Short of an outlandish offer, I expect the Blazers to retain Oden.
'We're not that far away,' Cho said, 'if we can add a healthy Greg and a couple of more pieces.'
• The Blazers have until June 29 to pick up the $7.8 million option for next season on Miller's contract. Unless Cho can swing a deal for a starting point guard - or they can trade up in the draft to get a Kyrie Irving, Kemba Walker or Brandon Knight - I can't imagine them not retaining Miller.
• Cho and scout Joe Cronin departed Tuesday for Europe, where they'll watch three former Blazer draft picks - forwards Joel Freeland and Victor Claver and guard Petteri Koponen - along with teams competing in the EuroLeague Final Four.
The 6-10, 250-pound Freeland, 24, and the 6-9 1/2, 235-pound Claver, 22, could fill the need as a backup 4 for the Blazers. Both are playing in Spain, Claver back after missing some time with a foot injury. It's something to watch.
• Might the Blazers sign free agents Jeff Pendergraph or Joel Przybilla, ex-Blazers rehabbing from knee surgeries this season? There would have to be evidence of good health before next season. Neither is near the top of Portland's wish list at this time.
• Much has been made about Portland's perimeter-shooting woes this season, for good reason.

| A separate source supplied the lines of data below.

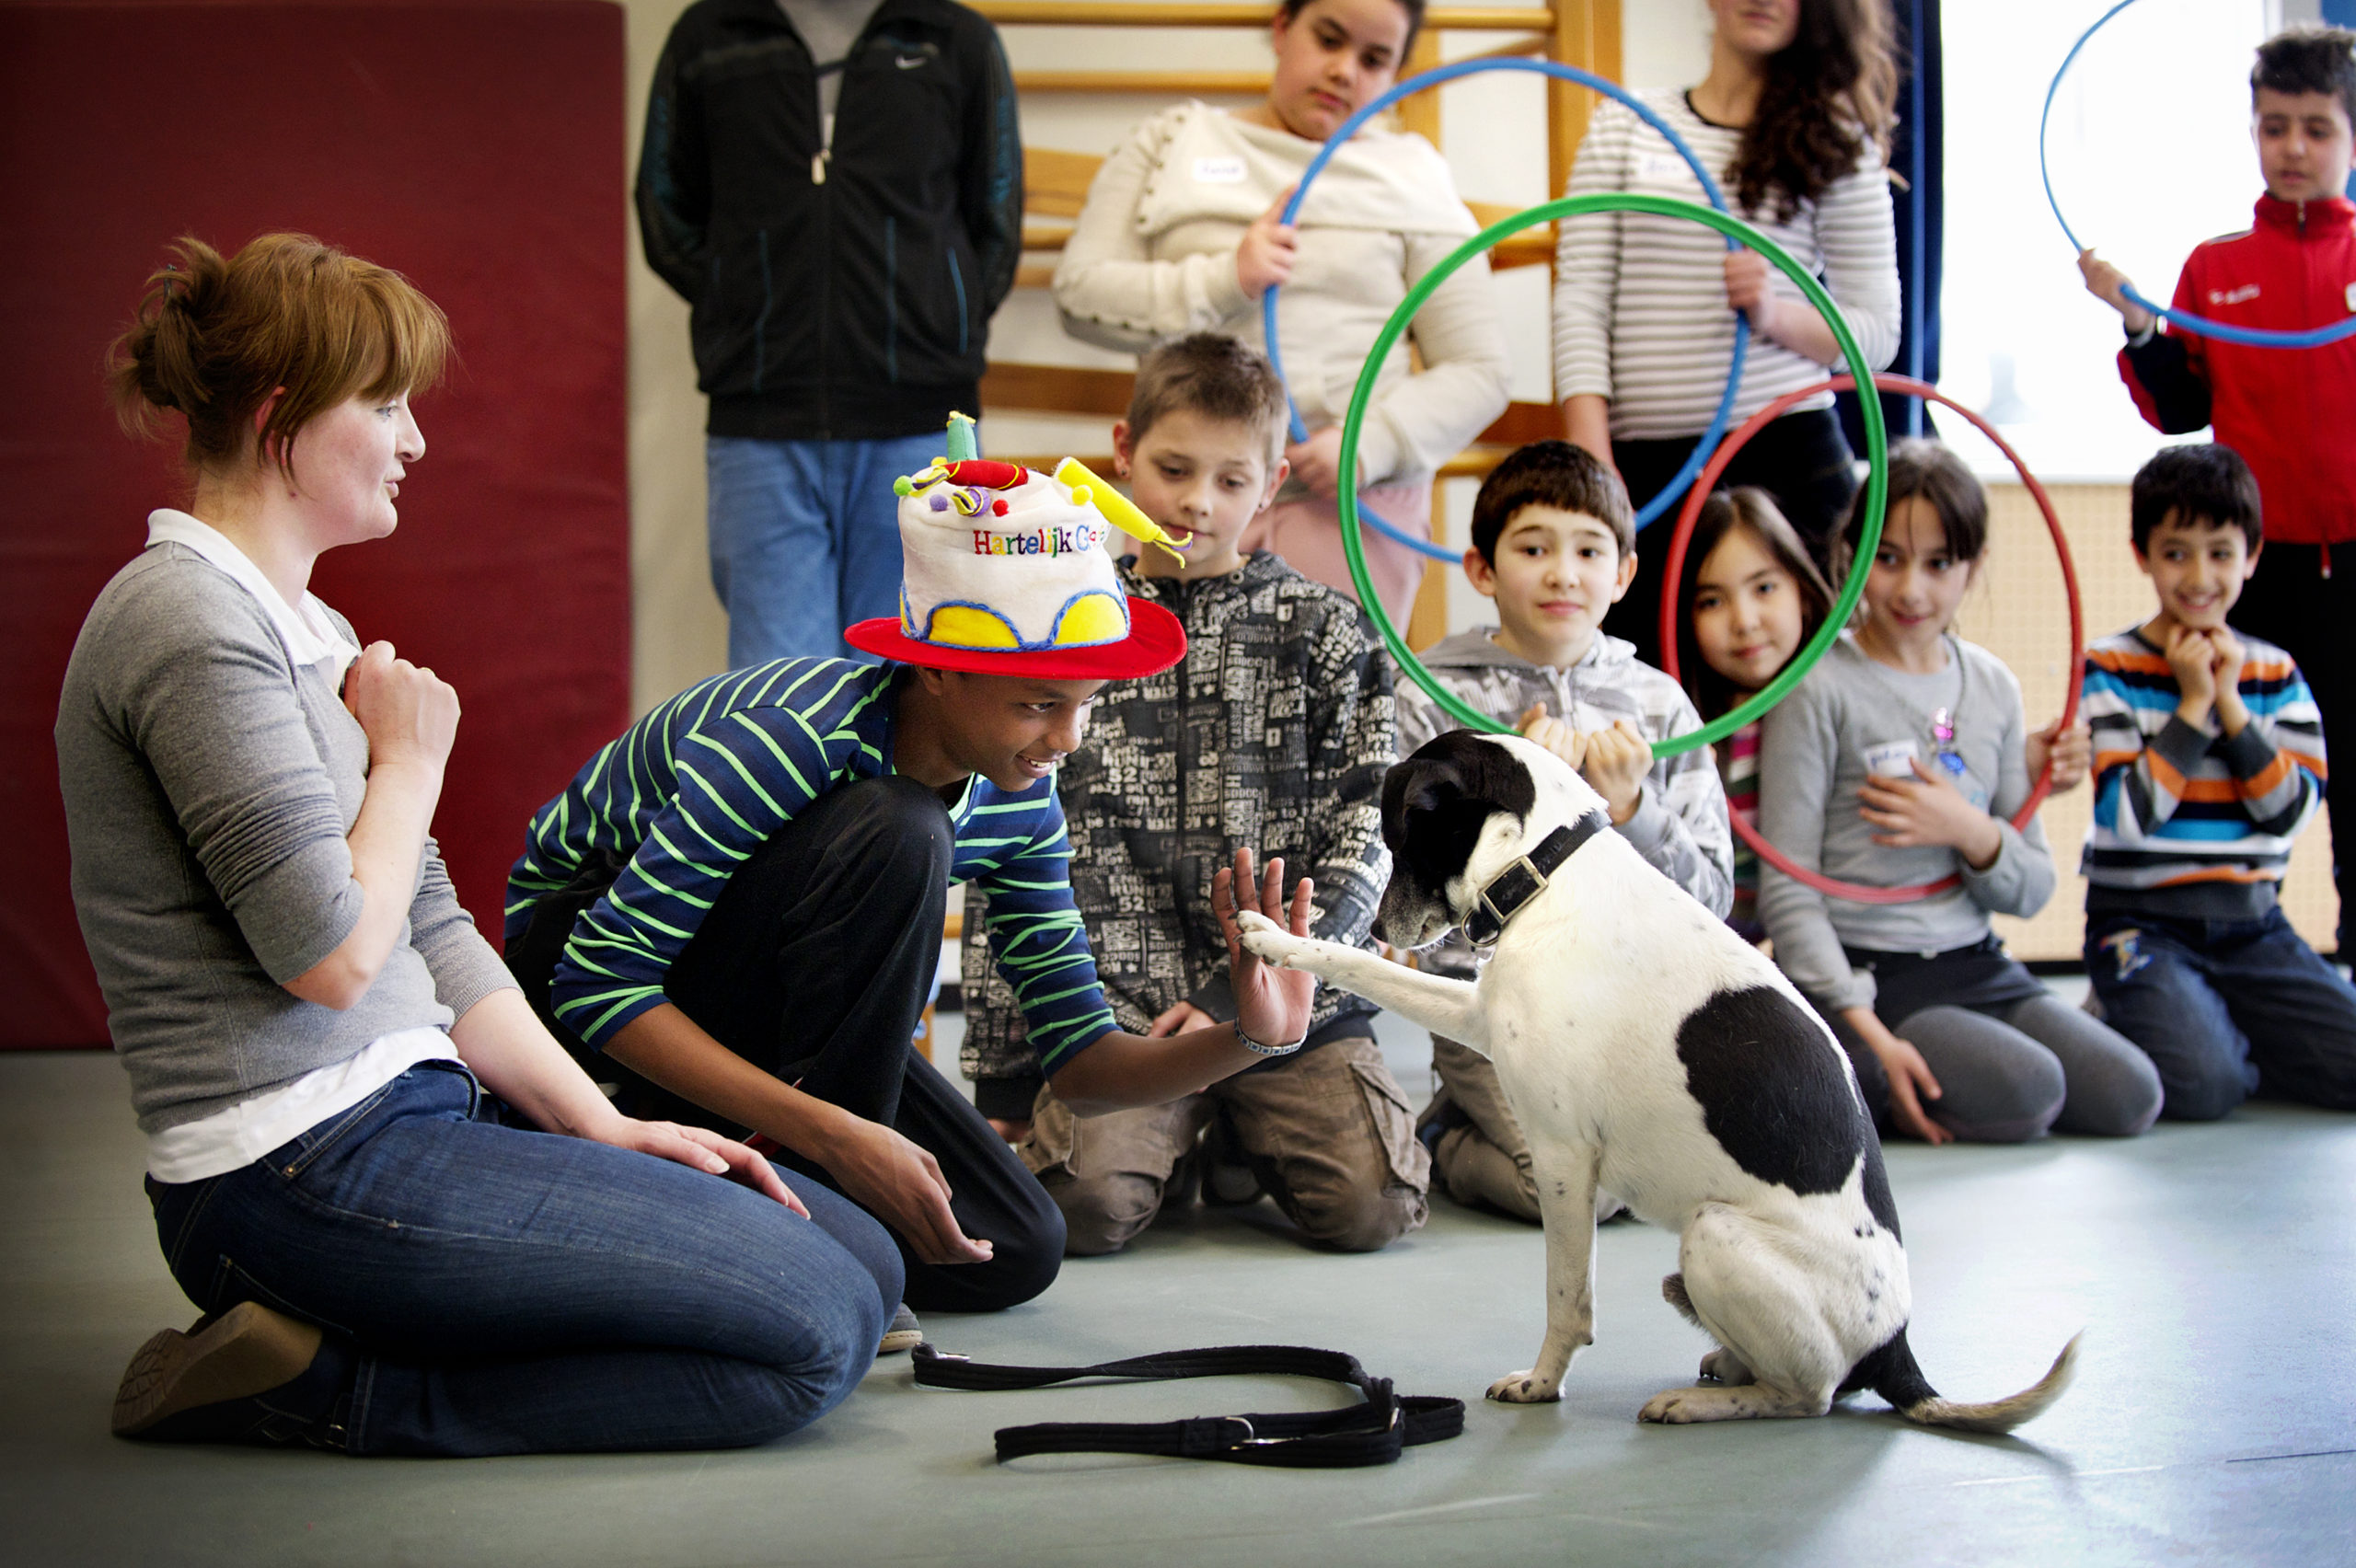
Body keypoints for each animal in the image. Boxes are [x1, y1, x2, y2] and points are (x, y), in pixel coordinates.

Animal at [1234, 725, 2083, 1422]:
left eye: (1405, 834)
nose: (1381, 923)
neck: (1550, 874)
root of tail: (1897, 1347)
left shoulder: (1562, 1159)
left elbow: (1567, 1300)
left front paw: (1542, 1384)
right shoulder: (1480, 1016)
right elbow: (1371, 971)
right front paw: (1283, 940)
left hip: (1713, 1236)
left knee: (1811, 1394)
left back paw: (1700, 1402)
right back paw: (1725, 1364)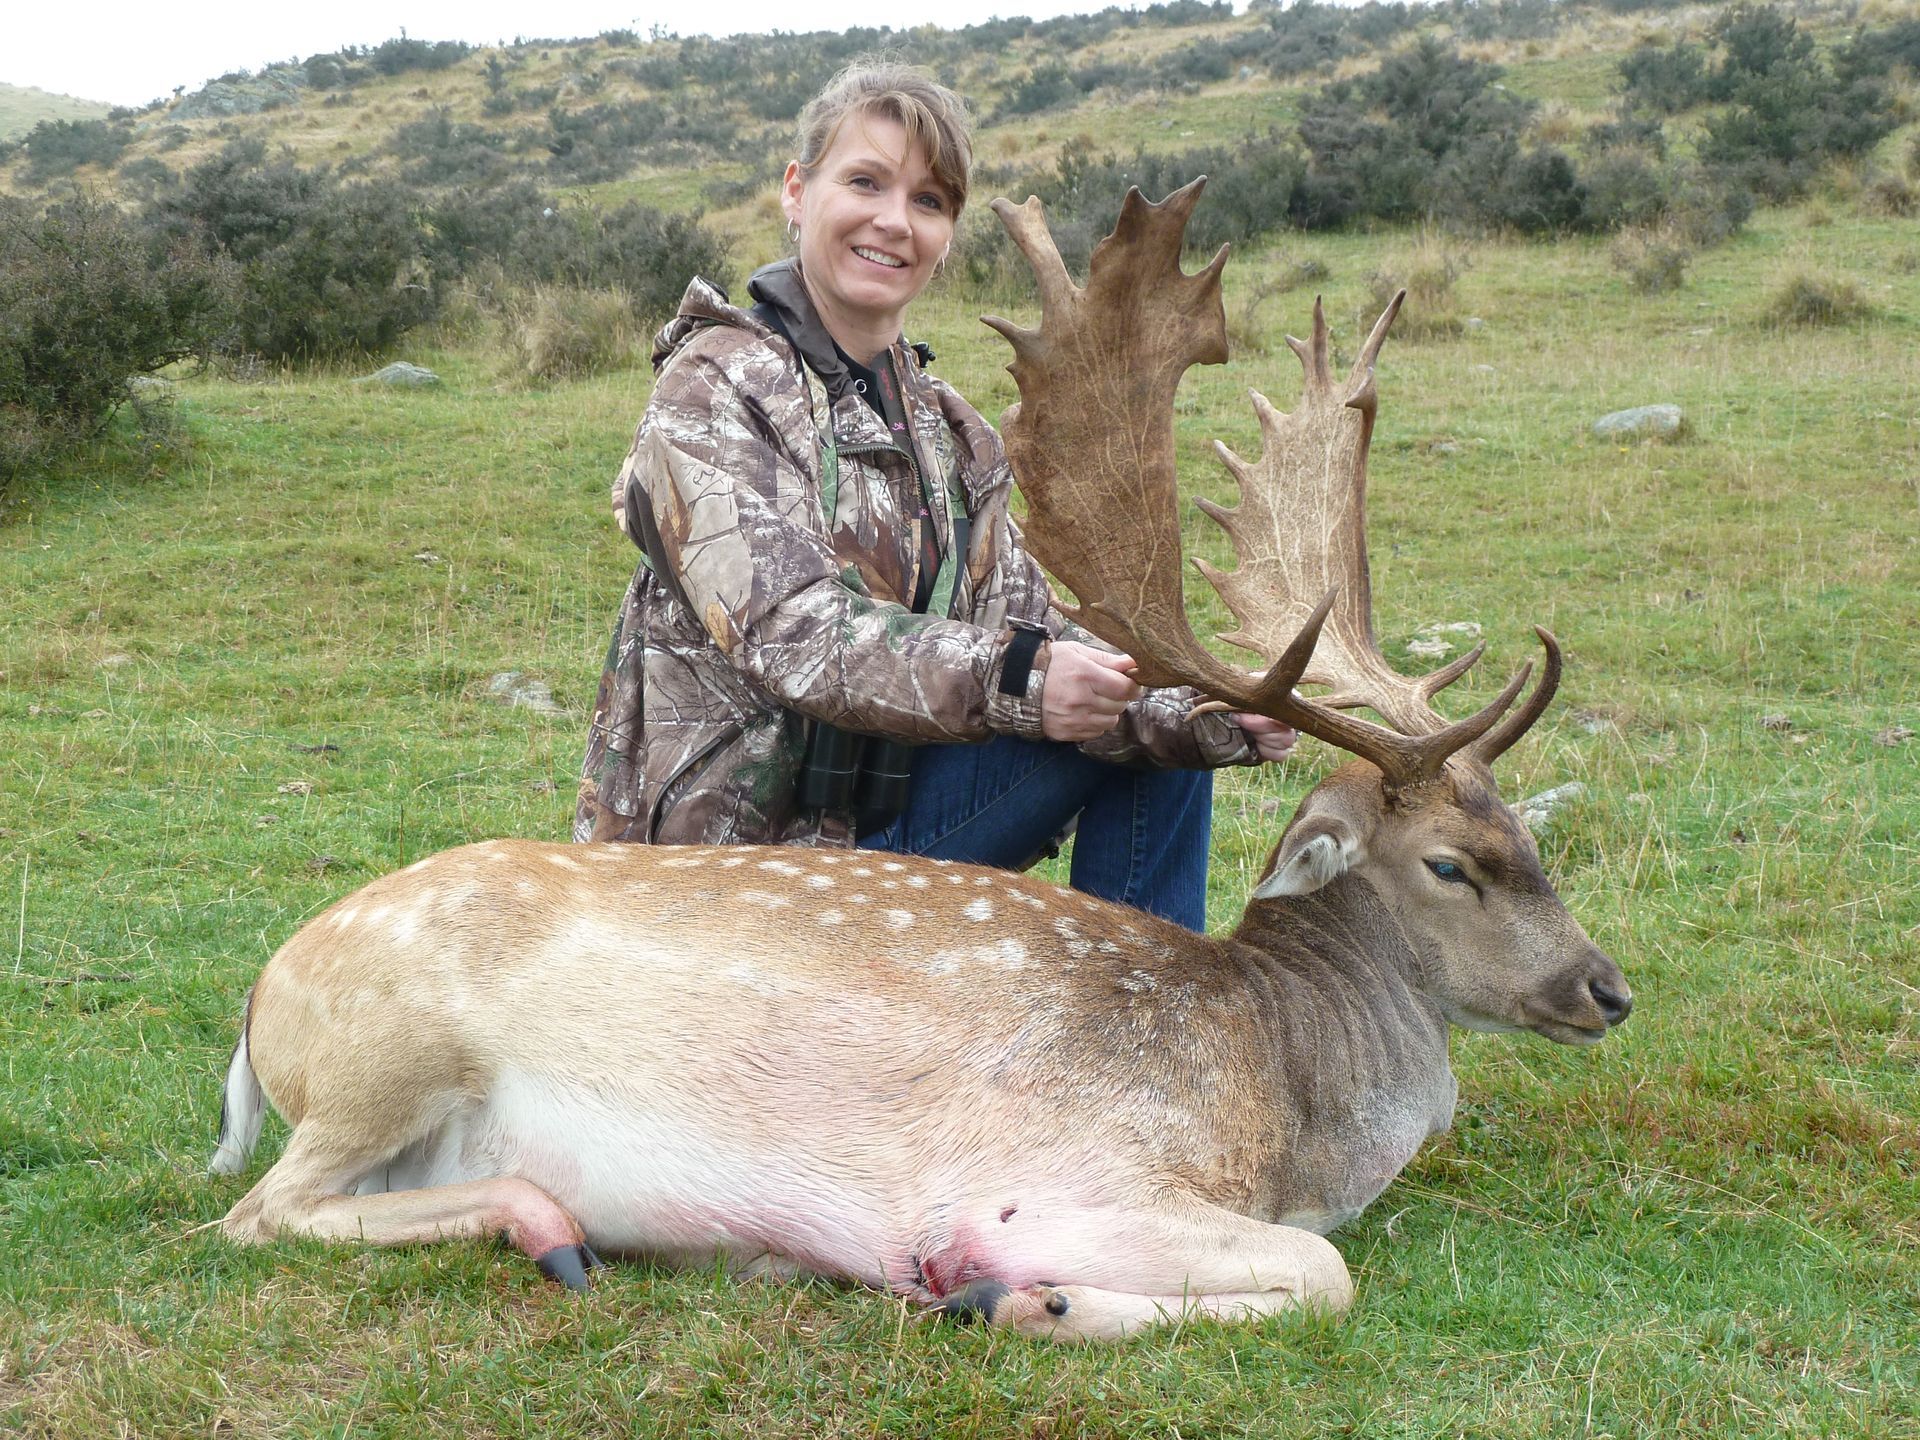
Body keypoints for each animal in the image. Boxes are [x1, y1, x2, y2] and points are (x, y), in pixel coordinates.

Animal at [207, 179, 1631, 1342]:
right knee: (256, 1213)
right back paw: (557, 1227)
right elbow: (1324, 1277)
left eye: (1528, 833)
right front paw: (1020, 1299)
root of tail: (262, 1002)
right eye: (1451, 863)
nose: (1607, 990)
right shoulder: (1059, 1181)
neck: (1288, 1109)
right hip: (387, 1056)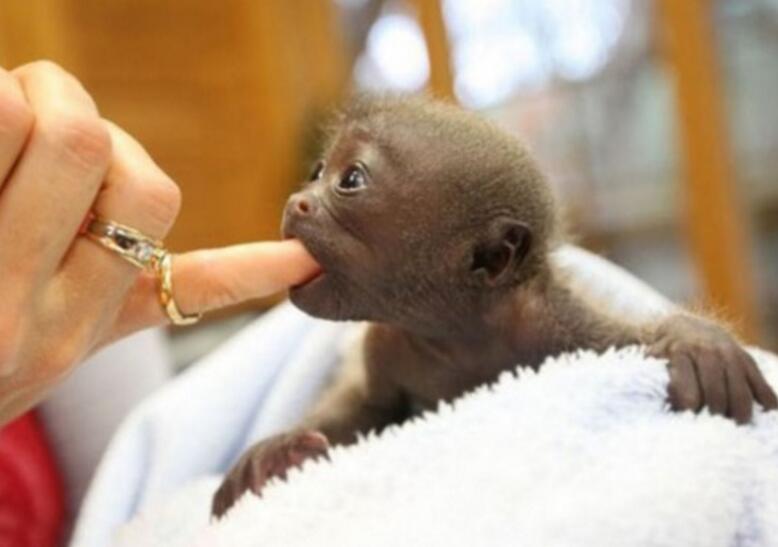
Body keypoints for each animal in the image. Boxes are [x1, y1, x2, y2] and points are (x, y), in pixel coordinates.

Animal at [211, 95, 778, 518]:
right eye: (316, 169)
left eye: (350, 180)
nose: (297, 202)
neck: (459, 331)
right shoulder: (384, 344)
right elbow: (368, 410)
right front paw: (279, 451)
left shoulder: (553, 319)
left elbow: (624, 340)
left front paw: (696, 342)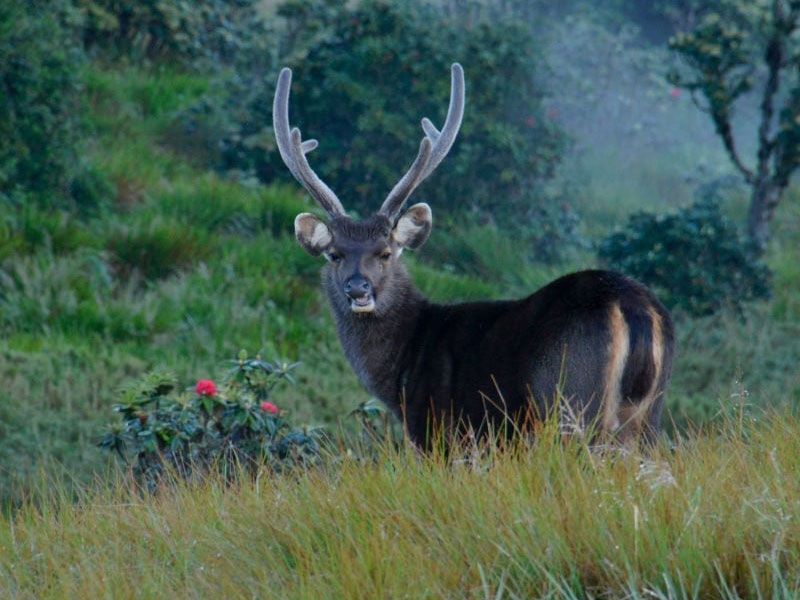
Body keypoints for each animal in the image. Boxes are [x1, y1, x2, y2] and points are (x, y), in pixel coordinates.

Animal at [272, 63, 672, 448]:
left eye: (385, 253)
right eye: (335, 254)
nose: (358, 288)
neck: (402, 366)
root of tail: (633, 307)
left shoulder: (437, 431)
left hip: (572, 402)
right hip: (647, 417)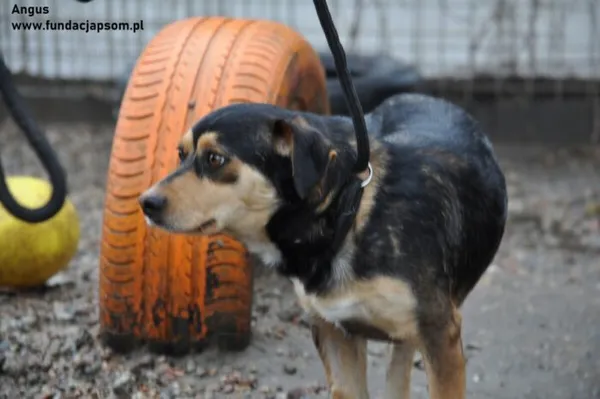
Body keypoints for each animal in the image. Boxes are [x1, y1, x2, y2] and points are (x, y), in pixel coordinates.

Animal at [139, 92, 506, 398]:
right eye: (181, 154)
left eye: (215, 159)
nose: (146, 202)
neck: (349, 212)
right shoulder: (333, 331)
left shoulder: (440, 335)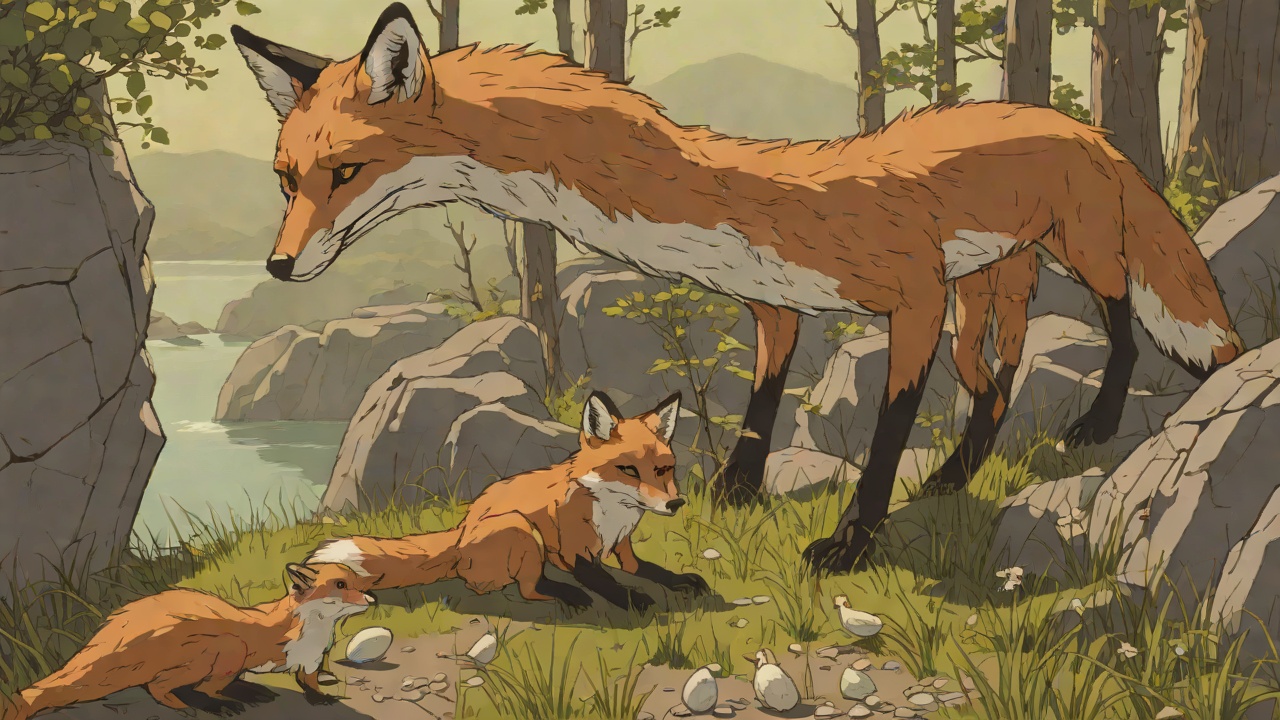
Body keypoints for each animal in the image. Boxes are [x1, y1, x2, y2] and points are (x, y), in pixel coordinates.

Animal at [1, 563, 377, 720]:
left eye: (360, 582)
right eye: (341, 585)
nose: (371, 599)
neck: (309, 636)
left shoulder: (310, 662)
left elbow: (309, 684)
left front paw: (322, 697)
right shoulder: (252, 652)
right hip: (226, 649)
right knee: (163, 686)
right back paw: (211, 704)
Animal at [231, 3, 1243, 573]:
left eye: (347, 171)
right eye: (285, 179)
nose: (278, 267)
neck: (736, 194)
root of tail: (1076, 122)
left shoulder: (910, 297)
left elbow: (883, 438)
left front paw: (851, 544)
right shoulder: (775, 303)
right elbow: (760, 404)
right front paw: (736, 491)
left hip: (1073, 257)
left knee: (1121, 328)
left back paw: (1096, 426)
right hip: (984, 298)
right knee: (995, 390)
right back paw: (955, 478)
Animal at [306, 391, 709, 612]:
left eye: (665, 469)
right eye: (628, 469)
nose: (674, 505)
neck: (611, 514)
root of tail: (460, 533)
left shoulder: (623, 547)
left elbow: (650, 570)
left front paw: (682, 581)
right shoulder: (575, 552)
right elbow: (606, 582)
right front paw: (634, 601)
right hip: (521, 529)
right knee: (527, 589)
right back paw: (567, 594)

The Blazers finished 21st in the NBA in 3-point accuracy (.345) and 24th in field-goal percentage (.447), thanks in no small part to sub-par performances by Fernandez (.321 and .370) and Roy (.333 and .400).
What also has to improve, though, is Portland's defense.
The Blazers were 20th in opponents' field-goal percentage (.467). Of the 16 playoff teams, only New York was worse.
It's hard to understand how a team with individual defenders such as Camby, Wallace, Batum and Matthews is so poor collectively. The Blazers need to take a hard look at that during the offseason.
• The labor discord makes everything especially hazy. Plenty of important decisions become even more difficult for the Blazer brain trust at a time when missed opportunity could mean a step backward next season - if there is a season. It's why Allen is paying Cho the big bucks.